KANSAS CITY, Mo. – If the gender pay gap continues to close at its current rate, women will reach pay equity with men in 2059, according to a new report from the American Association of University Women. Called The Simple Truth about the Gender Pay Gap, the report finds full-time working women are slowly closing the disparity, making about 80 percent nationally of what their male counterparts make.

Marilyn Watkins, policy director at the Economic Opportunity Institute, said the issue isn't just that women are paid less for the same job title. Often, as in the technology field, they are shuffled into lower-paying positions.

"Men might get the job as coders, which are the most highly paid jobs, and women get slotted into the testing part, where they still have to have a lot of computer and technology skills but they just get paid less and they don't have the opportunity to really rise up in the organization either," she said.

The report said Missouri is slightly below the national average, with full-time working women making 78 percent of what men working full-time make.
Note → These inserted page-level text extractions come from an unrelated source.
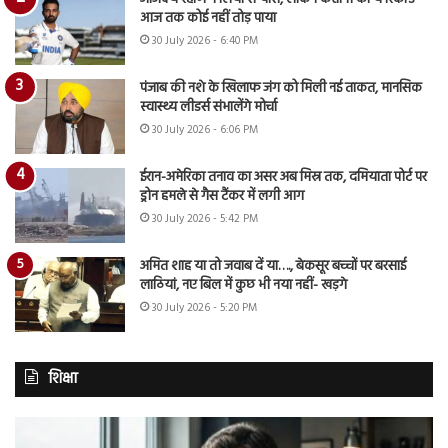
आज तक कोई नहीं तोड़ पाया
30 July 2026 - 6:40 PM
पंजाब की नशे के खिलाफ जंग को मिली नई ताकत, मानसिक
स्वास्थ्य लीडर्स संभालेंगे मोर्चा
30 July 2026 - 6:06 PM
ईरान-अमेरिका तनाव का असर अब मिस्र तक, दमियाता पोर्ट पर
ड्रोन हमले से गैस टैंकर में लगी आग
30 July 2026 - 5:42 PM
अमित शाह या तो जवाब दें या…., बेकसूर बच्चों पर बरसाई
लाठियां, नए बिल में कुछ भी नया नहीं- खड़गे
30 July 2026 - 5:20 PM
शिक्षा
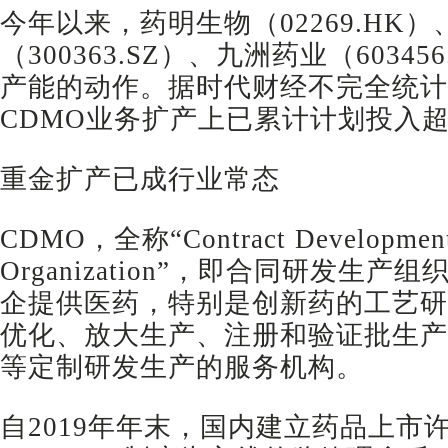
今年以来，药明生物（02269.HK
（300363.SZ）、九洲药业（6034
产能的动作。据时代财经不完全统计
CDMO业务扩产上已累计计划投入超
重金扩产已成行业常态
CDMO，全称“Contract Development 
Organization”，即合同研发生
企提供医药，特别是创新药的工艺研
优化、放大生产、注册和验证批生产
等定制研发生产的服务机构。
自2019年年末，国内建立药品上市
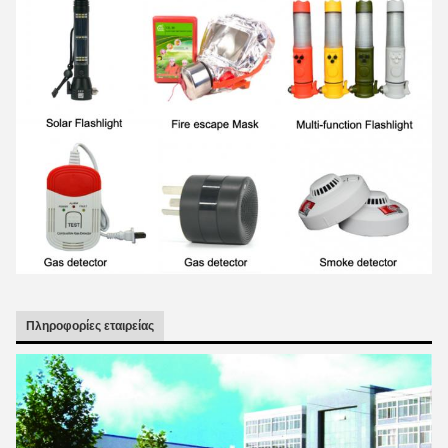
Πληροφορίες εταιρείας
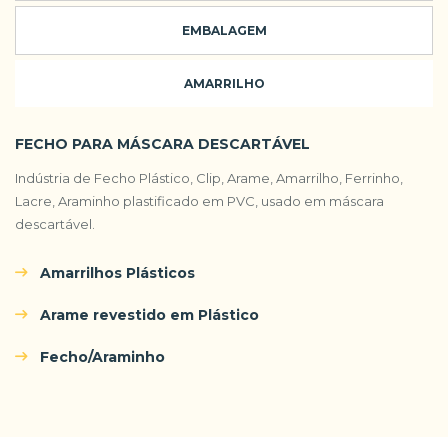
EMBALAGEM
AMARRILHO
FECHO PARA MÁSCARA DESCARTÁVEL
Indústria de Fecho Plástico, Clip, Arame, Amarrilho, Ferrinho,
Lacre, Araminho plastificado em PVC, usado em máscara
descartável.
Amarrilhos Plásticos
Arame revestido em Plástico
Fecho/Araminho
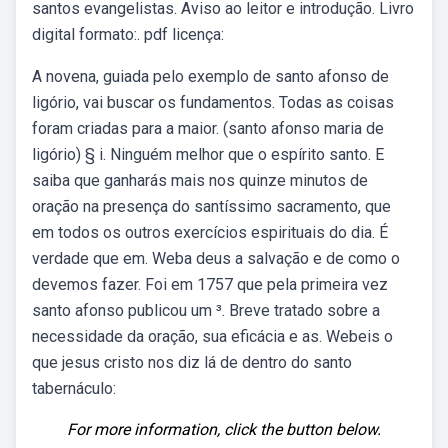
santos evangelistas. Aviso ao leitor e introdução. Livro
digital formato:. pdf licença:
A novena, guiada pelo exemplo de santo afonso de
ligório, vai buscar os fundamentos. Todas as coisas
foram criadas para a maior. (santo afonso maria de
ligório) § i. Ninguém melhor que o espírito santo. E
saiba que ganharás mais nos quinze minutos de
oração na presença do santíssimo sacramento, que
em todos os outros exercícios espirituais do dia. É
verdade que em. Weba deus a salvação e de como o
devemos fazer. Foi em 1757 que pela primeira vez
santo afonso publicou um ³. Breve tratado sobre a
necessidade da oração, sua eficácia e as. Webeis o
que jesus cristo nos diz lá de dentro do santo
tabernáculo:
For more information, click the button below.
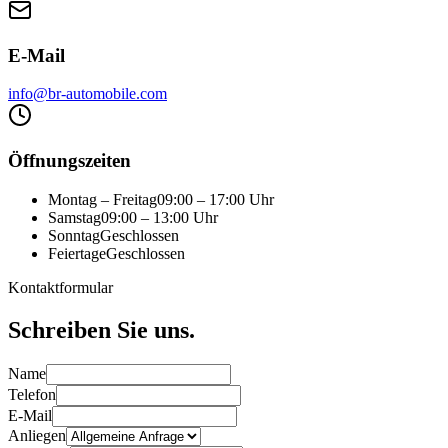
E-Mail
info@br-automobile.com
Öffnungszeiten
Montag – Freitag
09:00 – 17:00 Uhr
Samstag
09:00 – 13:00 Uhr
Sonntag
Geschlossen
Feiertage
Geschlossen
Kontaktformular
Schreiben Sie uns.
Name
Telefon
E-Mail
Anliegen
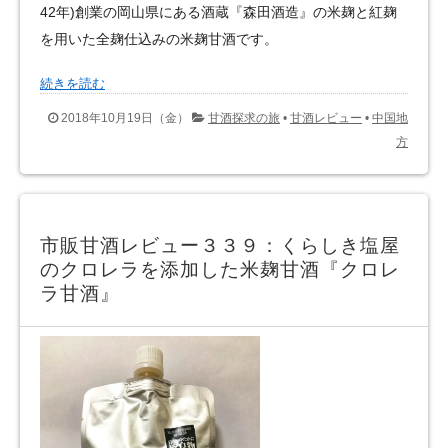
42年)創業の岡山県にある酒蔵『森田酒造』の米麹と紅麹
を用いた全麹仕込みの米麹甘酒です。
続きを読む
2018年10月19日（金）
甘酒探求の旅
•
甘酒レビュー
•
中国地
方
市販甘酒レビュー３３９：くらしき塩屋
のクロレラを添加した米麹甘酒『クロレ
ラ甘酒』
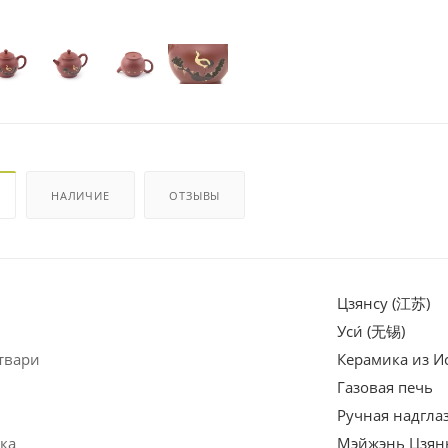
НАЛИЧИЕ
ОТЗЫВЫ
Цзянсу (江苏)
Уси́ (无锡)
твари
Керамика из И
Газовая печь
Ручная надгла
ка
Мэйжэнь Цзян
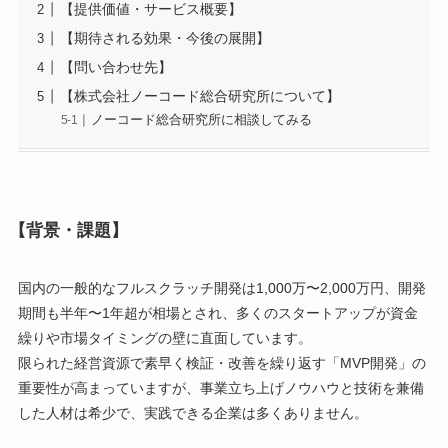
【提供価値・サービス概要】
【期待される効果・今後の展開】
【問い合わせ先】
【株式会社ノーコード総合研究所について】
ノーコード総合研究所に相談してみる
【背景・課題】
国内の一般的なフルスクラッチ開発は1,000万〜2,000万円、開発
期間も半年〜1年超が相場とされ、多くのスタートアップが資金
繰りや市場タイミングの壁に直面しています。
限られた経営資源で素早く検証・改善を繰り返す「MVP開発」の
重要性が高まっていますが、事業立ち上げノウハウと技術を兼備
した人材は希少で、実践できる企業は多くありません。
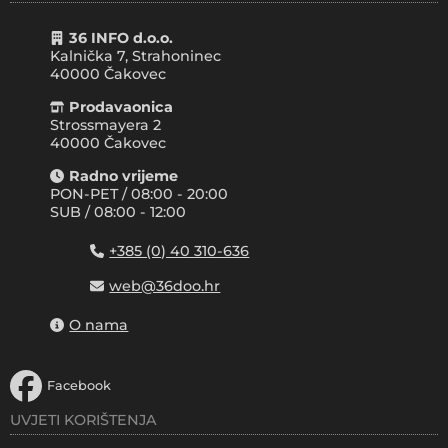
36 INFO d.o.o.
Kalnička 7, Strahoninec
40000
Čakovec
Prodavaonica
Strossmayera 2
40000 Čakovec
Radno vrijeme
PON-PET / 08:00 - 20:00
SUB / 08:00 - 12:00
+385 (0) 40 310-636
web@36doo.hr
O nama
Facebook
UVJETI KORIŠTENJA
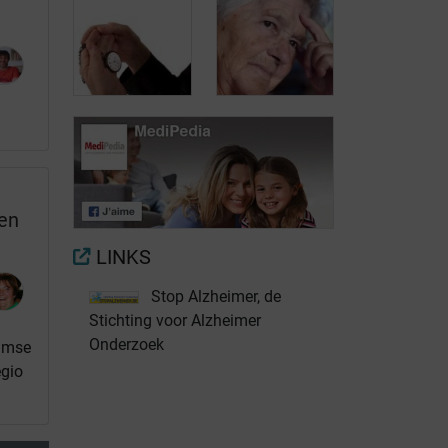
Welke kortingen
zijn beschikbaar
Hoe evolueert
bij de ziekte van
de ziekte van
Alzheimer?
Alzheimer?
De ziekte van
Alzheimer: niet
Gedragsstoornissen
alleen
en de ziekte van
een
geheugenstoornissen
Alzheimer
LINKS
Stop Alzheimer, de
Stichting voor Alzheimer
Onderzoek
aamse
egio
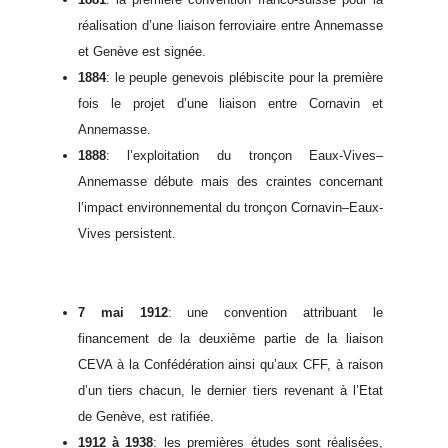
réalisation d’une liaison ferroviaire entre Annemasse
et Genève est signée.
1884
: le peuple genevois plébiscite pour la première
fois le projet d’une liaison entre Cornavin et
Annemasse.
1888
: l’exploitation du tronçon Eaux-Vives–
Annemasse débute mais des craintes concernant
l’impact environnemental du tronçon Cornavin–Eaux-
Vives persistent.
7 mai 1912
: une convention attribuant le
financement de la deuxième partie de la liaison
CEVA à la Confédération ainsi qu’aux CFF, à raison
d’un tiers chacun, le dernier tiers revenant à l’Etat
de Genève, est ratifiée.
1912 à 1938
: les premières études sont réalisées,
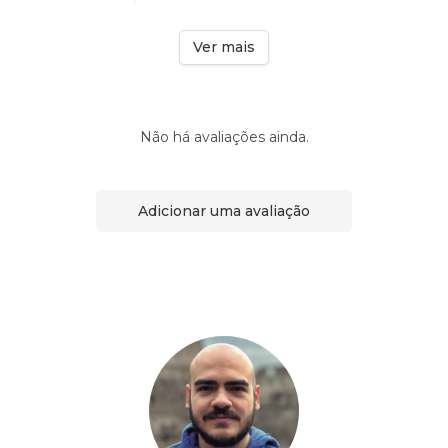
Ver mais
Não há avaliações ainda.
Adicionar uma avaliação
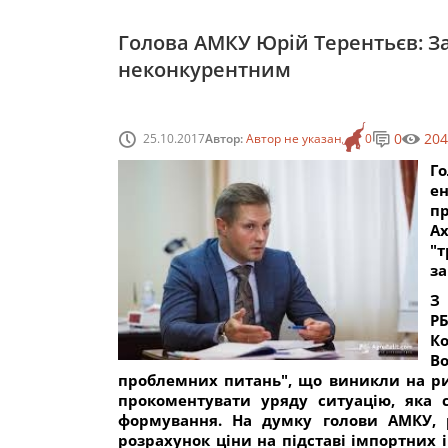
Голова АМКУ Юрій Терентьєв: З
неконкурентним
0
204
25.10.2017
Автор:
Автор не указан
0
Г
е
п
А
"т
за
З
РБ
К
В
проблемних питань", що виникли на ри
прокоментувати уряду ситуацію, яка 
формування. На думку голови АМКУ, р
розрахунок ціни на підставі імпортних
The report said if a man makes $46,000 a year, a woman at the same job will make just over $35,000. But Watkins said the pay gap can close. This summer, Massachusetts passed one of the strongest equal-pay laws in the country, to ensure that companies pay equally for comparable jobs and job requirements.

"For example, cafeteria workers and custodians might be deemed comparable jobs even though one is traditionally female and gets paid a lot less than the traditionally male custodial jobs," added Watkins.

The report also found that African-American women make about two-thirds and Hispanic or Latina women make about half of what white men make nationwide. Watkins said it's important to think about how policies that close the gender pay gap affect women of color as well.

"We really do need to include a racial equity lens as well as a gender equity lens when we're looking at policies," she explained. "All of these policies will really help end some of the racial inequities as well as some of the gender inequities."